● **QUOTED PASSAGE**:
Courtesy Mohave Museum of History and Arts, Kingman, Arizona


Here’s a classic film story that involves my hometown, Kingman, the Hotel Beale and my shirttail kin. As the story goes, Buster Keaton was traveling through Kingman in 1924-25 and he stayed at the Hotel Beale. When he went into the bar for a drink, he happened to meet a local cattleman who always stayed at the Beale when he came into Kingman on business. That cowman, promoter and former gunfighter (see page 46) was Tap Duncan. (My aunt Sadie Pearl married his grandson.) The cowboy and the comedian hit it off, and Tap’s Diamond Bar ranch came up and the next thing you know, Buster leaves, goes back to Hollywood and returns to Mohave County with a film crew, and they film a movie Buster wrote, called Go West, around the Diamond Bar, which is north of Red Lake (above), but you knew that. Anyway, Buster’s costar, Brown Eyes, got second billing, because as one wag put it, “She did all her own stunts.”


Courtesy MGM


Thanks to Jim Hinkley, of Route 66 fame, I finally got to see the full version of Buster Keaton’s Go West (1925). There is a sequence at a train siding which some of us think is probably Hackberry (where Tap shipped his cattle). If you want to watch it, go to and type in Buster Keaton’s Go West.

● **WHAT YOU NEED TO DO**:
[1] Rewrite the passage on Buster Keaton's Go West, starting at "Thanks to Jim" and ending at "Keaton’s Go West.", with "train siding" changed to "railroad siding".
[2] In the passage on Buster Keaton's Go West, whose ranch was the movie filmed around?
The saved data entries play no part here.

(Saved data entries)
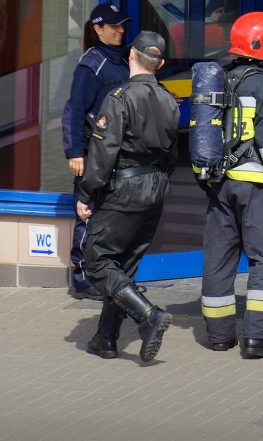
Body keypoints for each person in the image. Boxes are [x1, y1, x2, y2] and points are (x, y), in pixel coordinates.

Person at [77, 31, 181, 363]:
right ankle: (105, 339)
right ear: (161, 64)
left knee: (97, 261)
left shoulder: (119, 98)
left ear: (130, 55)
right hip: (154, 190)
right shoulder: (169, 99)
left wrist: (85, 193)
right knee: (123, 267)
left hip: (123, 188)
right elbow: (173, 155)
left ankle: (148, 316)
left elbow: (102, 154)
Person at [199, 12, 263, 359]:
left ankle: (219, 336)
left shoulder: (223, 80)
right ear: (260, 46)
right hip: (256, 187)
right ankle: (258, 339)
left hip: (221, 185)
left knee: (219, 260)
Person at [62, 3, 131, 300]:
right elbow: (74, 111)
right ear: (97, 29)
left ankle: (107, 277)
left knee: (110, 219)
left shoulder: (125, 58)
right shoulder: (91, 64)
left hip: (116, 154)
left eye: (122, 25)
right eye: (114, 26)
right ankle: (82, 279)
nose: (121, 30)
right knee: (88, 216)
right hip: (93, 155)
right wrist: (75, 152)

● **OUTPUTS BY TASK**:
[1]
Thanks to Jim Hinkley, of Route 66 fame, I finally got to see the full version of Buster Keaton’s Go West (1925). There is a sequence at a railroad siding which some of us think is probably Hackberry (where Tap shipped his cattle). If you want to watch it, go to and type in Buster Keaton’s Go West.

[2] Tap Duncan's